** Opening Data section block **
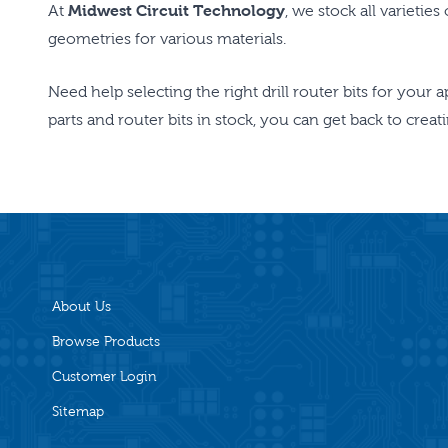
At
Midwest Circuit Technology
, we stock all varietie
geometries for various materials.
Need help selecting the right drill router bits for your 
parts and router bits in stock, you can get back to crea
About Us
Browse Products
Customer Login
Sitemap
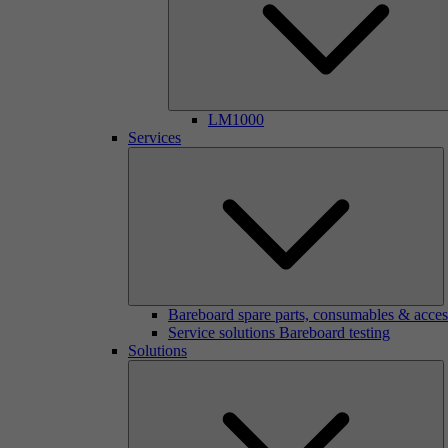
LM1000
Services
Bareboard spare parts, consumables & acces
Service solutions Bareboard testing
Solutions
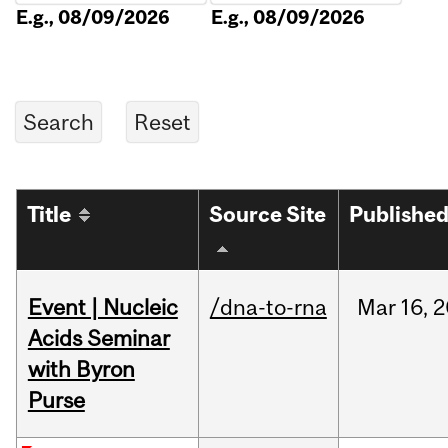
E.g., 08/09/2026
E.g., 08/09/2026
Title
Source Site
Publishe
Event | Nucleic
/dna-to-rna
Mar
16,
2
Acids Seminar
with Byron
Purse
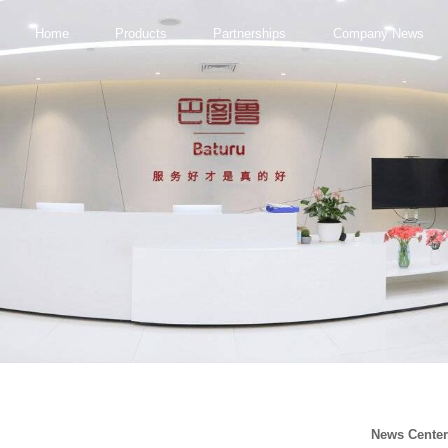
Home
Products
Partnerships
Company News
News Cente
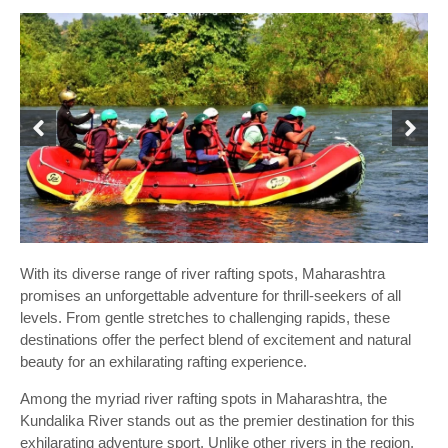
With its diverse range of river rafting spots, Maharashtra
promises an unforgettable adventure for thrill-seekers of all
levels. From gentle stretches to challenging rapids, these
destinations offer the perfect blend of excitement and natural
beauty for an exhilarating rafting experience.
Among the myriad river rafting spots in Maharashtra, the
Kundalika River stands out as the premier destination for this
exhilarating adventure sport. Unlike other rivers in the region,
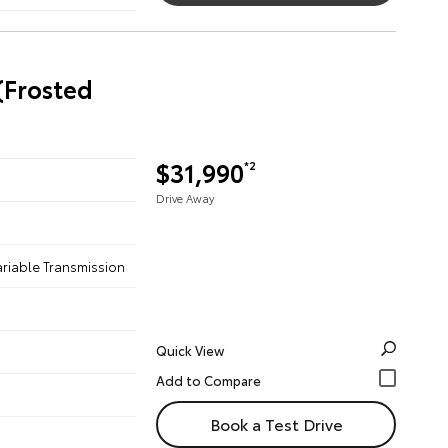
(Frosted
$31,990
*2
Drive Away
ariable Transmission
Quick View
Book a Test Drive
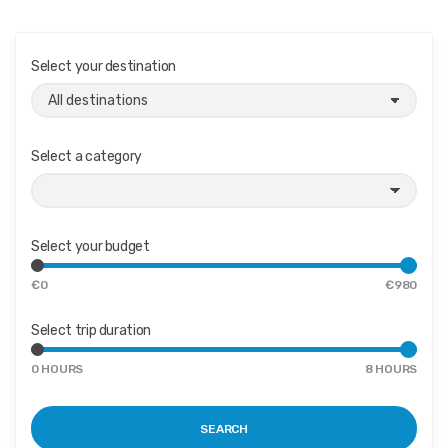
Select your destination
Select a category
Select your budget
€
0
€
980
Select trip duration
M
M
0
HOURS
8
HOURS
i
a
n
x
i
i
m
m
SEARCH
u
u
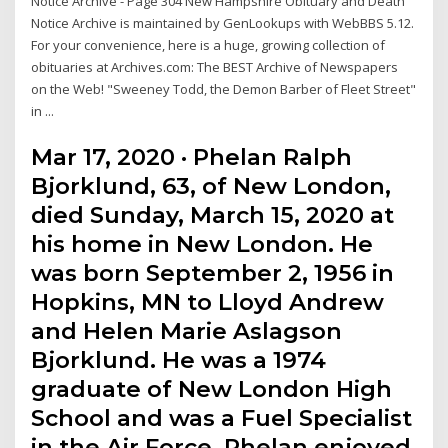
Notice Archive - Page 304 New Hampshire Obituary and Death
Notice Archive is maintained by GenLookups with WebBBS 5.12.
For your convenience, here is a huge, growing collection of
obituaries at Archives.com: The BEST Archive of Newspapers
on the Web! "Sweeney Todd, the Demon Barber of Fleet Street"
in ...
Mar 17, 2020 · Phelan Ralph
Bjorklund, 63, of New London,
died Sunday, March 15, 2020 at
his home in New London. He
was born September 2, 1956 in
Hopkins, MN to Lloyd Andrew
and Helen Marie Aslagson
Bjorklund. He was a 1974
graduate of New London High
School and was a Fuel Specialist
in the Air Force. Phelan enjoyed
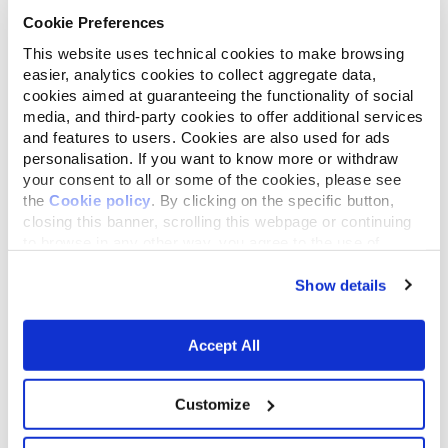
Cookie Preferences
This website uses technical cookies to make browsing
easier, analytics cookies to collect aggregate data,
Remember to check that your cat’s vaccinations
cookies aimed at guaranteeing the functionality of social
and anti-flea treatments are up to date and to bring
media, and third-party cookies to offer additional services
your cat’s health card or pet passport, with the
and features to users. Cookies are also used for ads
contact details of your pet’s regular vet, with you so
personalisation. If you want to know more or withdraw
that if there are any problems he/ she can be
your consent to all or some of the cookies, please see
contacted easily. If the guesthouse doesn’t require
the
Cookie policy
. By clicking on the specific button,
any of the health details, avoid the facility.
closing this banner, scrolling this webpage or continuing
to browse in any other way, you agree to the use of
cookies.
Show details
Many cat-boarding facilities also allow you to bring
your cat’s ‘personal belongings’ with them to make
Accept All
them feel more comfortable and at home in their
holiday ‘home away from home’. They will thank you
Customize
for it.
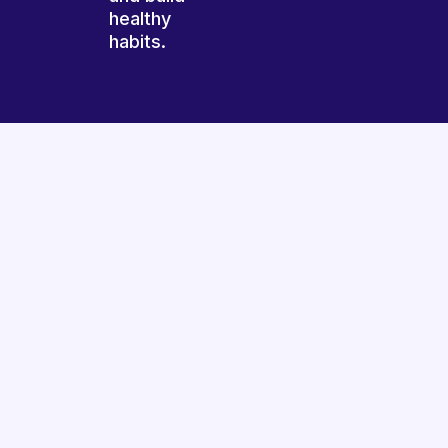
healthy
habits.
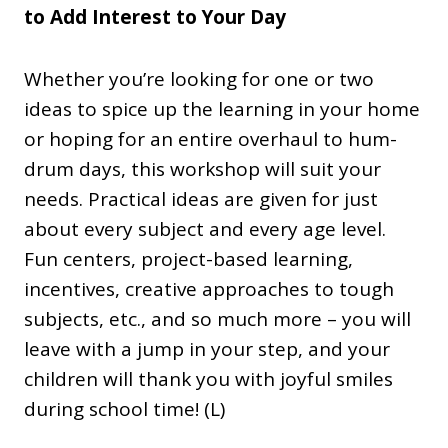
to Add Interest to Your Day
Whether you’re looking for one or two
ideas to spice up the learning in your home
or hoping for an entire overhaul to hum-
drum days, this workshop will suit your
needs. Practical ideas are given for just
about every subject and every age level.
Fun centers, project-based learning,
incentives, creative approaches to tough
subjects, etc., and so much more – you will
leave with a jump in your step, and your
children will thank you with joyful smiles
during school time! (L)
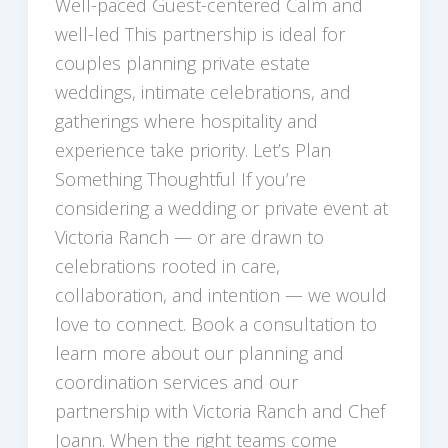
Well-paced Guest-centered Calm and
well-led This partnership is ideal for
couples planning private estate
weddings, intimate celebrations, and
gatherings where hospitality and
experience take priority. Let’s Plan
Something Thoughtful If you’re
considering a wedding or private event at
Victoria Ranch — or are drawn to
celebrations rooted in care,
collaboration, and intention — we would
love to connect. Book a consultation to
learn more about our planning and
coordination services and our
partnership with Victoria Ranch and Chef
Joann. When the right teams come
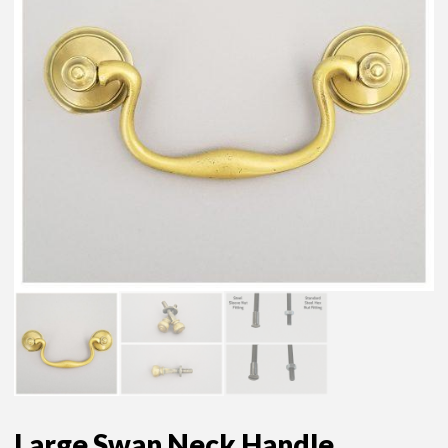
Large Swan Neck Handle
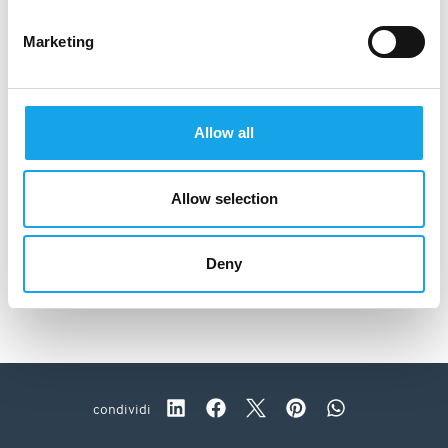
Marketing
Allow all
Allow selection
Deny
La Brinca
condividi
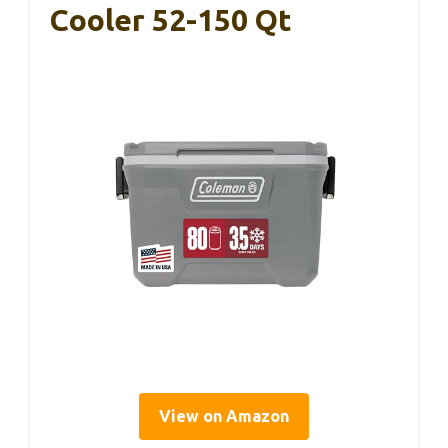
Cooler 52-150 Qt
View on Amazon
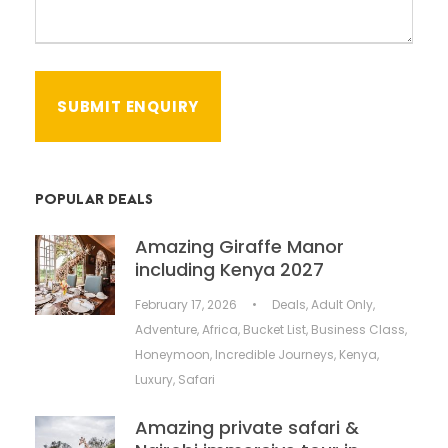
POPULAR DEALS
Amazing Giraffe Manor
including Kenya 2027
February 17, 2026
•
Deals
,
Adult Only
,
Adventure
,
Africa
,
Bucket List
,
Business Class
,
Honeymoon
,
Incredible Journeys
,
Kenya
,
Luxury
,
Safari
Amazing private safari &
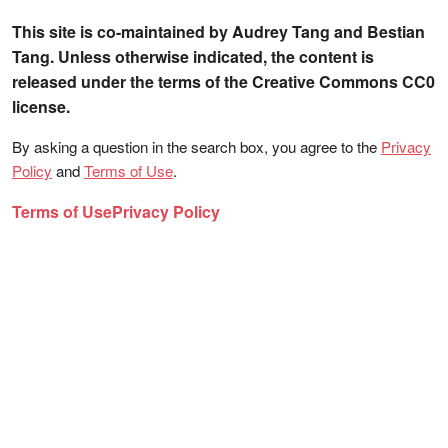
This site is co-maintained by Audrey Tang and Bestian
Tang. Unless otherwise indicated, the content is
released under the terms of the Creative Commons CC0
license.
By asking a question in the search box, you agree to the
Privacy
Policy
and
Terms of Use
.
Terms of Use
Privacy Policy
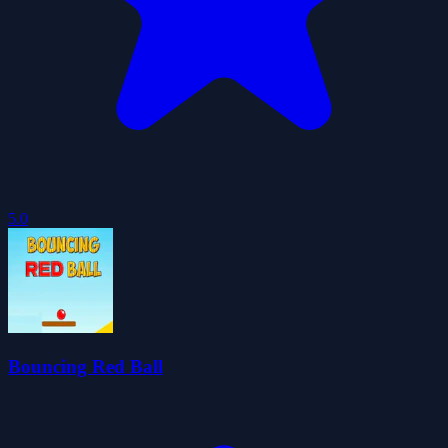
5.0
Bouncing Red Ball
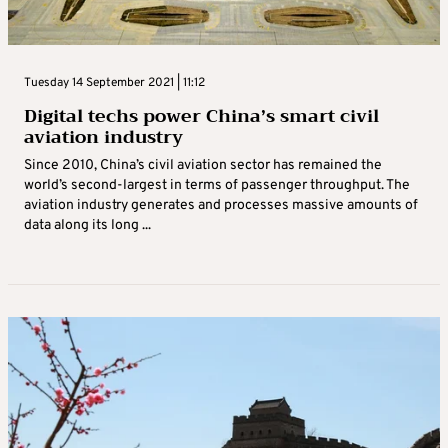
Tuesday 14 September 2021 | 11:12
Digital techs power China’s smart civil
aviation industry
Since 2010, China’s civil aviation sector has remained the
world’s second-largest in terms of passenger throughput. The
aviation industry generates and processes massive amounts of
data along its long ...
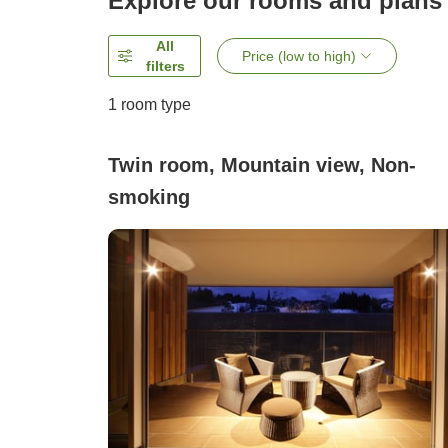
Explore our rooms and plans
All
Price (low to high)
filters
1 room type
Twin room, Mountain view, Non-
smoking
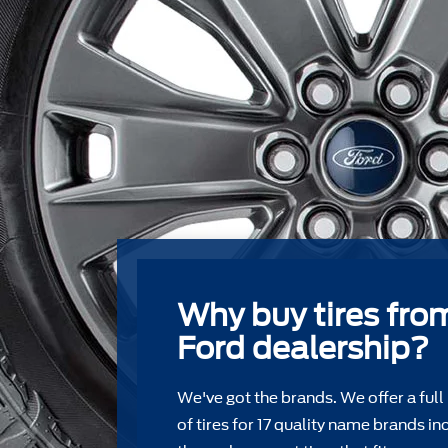
Why buy tires fro
Ford dealership?
We've got the brands. We offer a full
of tires for 17 quality name brands in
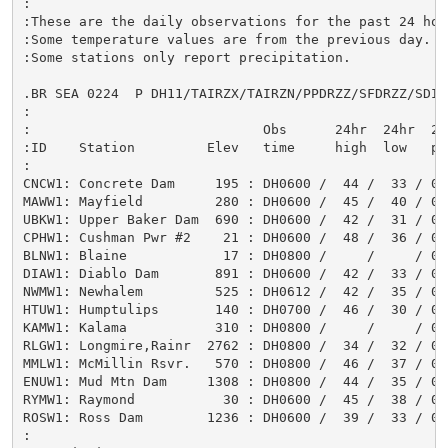
:

:These are the daily observations for the past 24 hour
:Some temperature values are from the previous day.

:Some stations only report precipitation.

.BR SEA 0224  P DH11/TAIRZX/TAIRZN/PPDRZZ/SFDRZZ/SDIRZ
:

:                             Obs      24hr  24hr  24
:ID    Station         Elev   time     high  low   pc
:

CNCW1: Concrete Dam     195 : DH0600 /  44 /  33 / 0.
MAWW1: Mayfield         280 : DH0600 /  45 /  40 / 0.9
UBKW1: Upper Baker Dam  690 : DH0600 /  42 /  31 / 0.
CPHW1: Cushman Pwr #2    21 : DH0600 /  48 /  36 / 0.0
BLNW1: Blaine            17 : DH0800 /     /     / 0.0
DIAW1: Diablo Dam       891 : DH0600 /  42 /  33 / 0.
NWMW1: Newhalem         525 : DH0612 /  42 /  35 / 0.
HTUW1: Humptulips       140 : DH0700 /  46 /  30 / 0.0
KAMW1: Kalama           310 : DH0800 /     /     / 0.6
RLGW1: Longmire,Rainr  2762 : DH0800 /  34 /  32 / 0.
MMLW1: McMillin Rsvr.   570 : DH0800 /  46 /  37 / 0.0
ENUW1: Mud Mtn Dam     1308 : DH0800 /  44 /  35 / 0.
RYMW1: Raymond           30 : DH0600 /  45 /  38 / 0.
ROSW1: Ross Dam        1236 : DH0600 /  39 /  33 / 0.
:
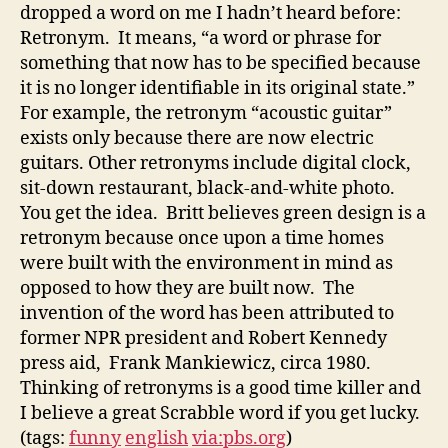
dropped a word on me I hadn’t heard before:
Retronym. It means, “a word or phrase for
something that now has to be specified because
it is no longer identifiable in its original state.”
For example, the retronym “acoustic guitar”
exists only because there are now electric
guitars. Other retronyms include digital clock,
sit-down restaurant, black-and-white photo.
You get the idea. Britt believes green design is a
retronym because once upon a time homes
were built with the environment in mind as
opposed to how they are built now. The
invention of the word has been attributed to
former NPR president and Robert Kennedy
press aid, Frank Mankiewicz, circa 1980.
Thinking of retronyms is a good time killer and
I believe a great Scrabble word if you get lucky.
(tags:
funny
english
via:pbs.org
)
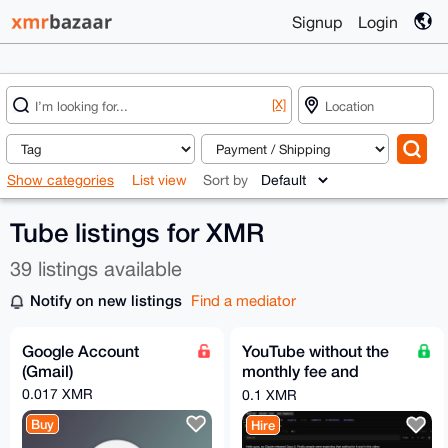
Signup
Login
[X]
Show categories
List view
Sort by
Tube listings for XMR
39 listings available
Notify on new listings
Find a mediator
Google Account
YouTube without the
(Gmail)
monthly fee and
without the algorithm!
0.017 XMR
0.1 XMR
Buy
Hire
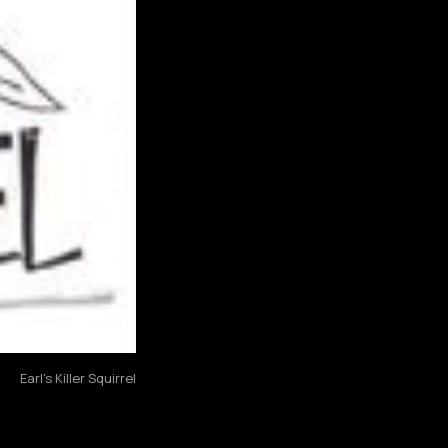
Earl's Killer Squirrel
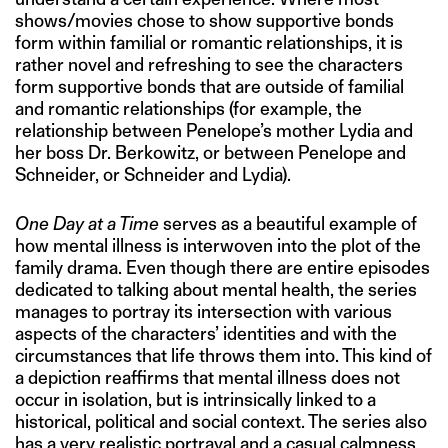
shows/movies chose to show supportive bonds
form within familial or romantic relationships, it is
rather novel and refreshing to see the characters
form supportive bonds that are outside of familial
and romantic relationships (for example, the
relationship between Penelope’s mother Lydia and
her boss Dr. Berkowitz, or between Penelope and
Schneider, or Schneider and Lydia).
One Day at a Time
serves as a beautiful example of
how mental illness is interwoven into the plot of the
family drama. Even though there are entire episodes
dedicated to talking about mental health, the series
manages to portray its intersection with various
aspects of the characters’ identities and with the
circumstances that life throws them into. This kind of
a depiction reaffirms that mental illness does not
occur in isolation, but is intrinsically linked to a
historical, political and social context. The series also
has a very realistic portrayal and a casual calmness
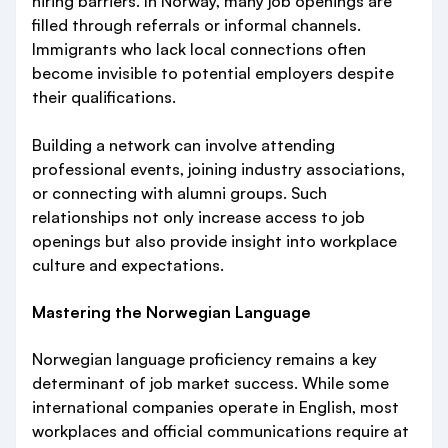
hiring barriers. In Norway, many job openings are
filled through referrals or informal channels.
Immigrants who lack local connections often
become invisible to potential employers despite
their qualifications.
Building a network can involve attending
professional events, joining industry associations,
or connecting with alumni groups. Such
relationships not only increase access to job
openings but also provide insight into workplace
culture and expectations.
Mastering the Norwegian Language
Norwegian language proficiency remains a key
determinant of job market success. While some
international companies operate in English, most
workplaces and official communications require at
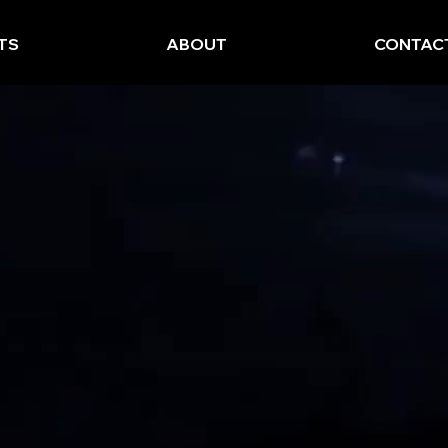
TS
ABOUT
CONTAC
** Closing Data section block **
» Work order
Each line above from the one containing "his home in New London. He" through the one containing "closing this banner, scrolling" is to be returned verbatim. Nothing else, and no pictures.

» Task answer
his home in New London. He
was born September 2, 1956 in
Hopkins, MN to Lloyd Andrew
and Helen Marie Aslagson
Bjorklund. He was a 1974
graduate of New London High
School and was a Fuel Specialist
in the Air Force. Phelan enjoyed
Cookie Preferences
This website uses technical cookies to make browsing
easier, analytics cookies to collect aggregate data,
Remember to check that your cat’s vaccinations
cookies aimed at guaranteeing the functionality of social
and anti-flea treatments are up to date and to bring
media, and third-party cookies to offer additional services
your cat’s health card or pet passport, with the
and features to users. Cookies are also used for ads
contact details of your pet’s regular vet, with you so
personalisation. If you want to know more or withdraw
that if there are any problems he/ she can be
your consent to all or some of the cookies, please see
contacted easily. If the guesthouse doesn’t require
the
Cookie policy
. By clicking on the specific button,
any of the health details, avoid the facility.
closing this banner, scrolling this webpage or continuing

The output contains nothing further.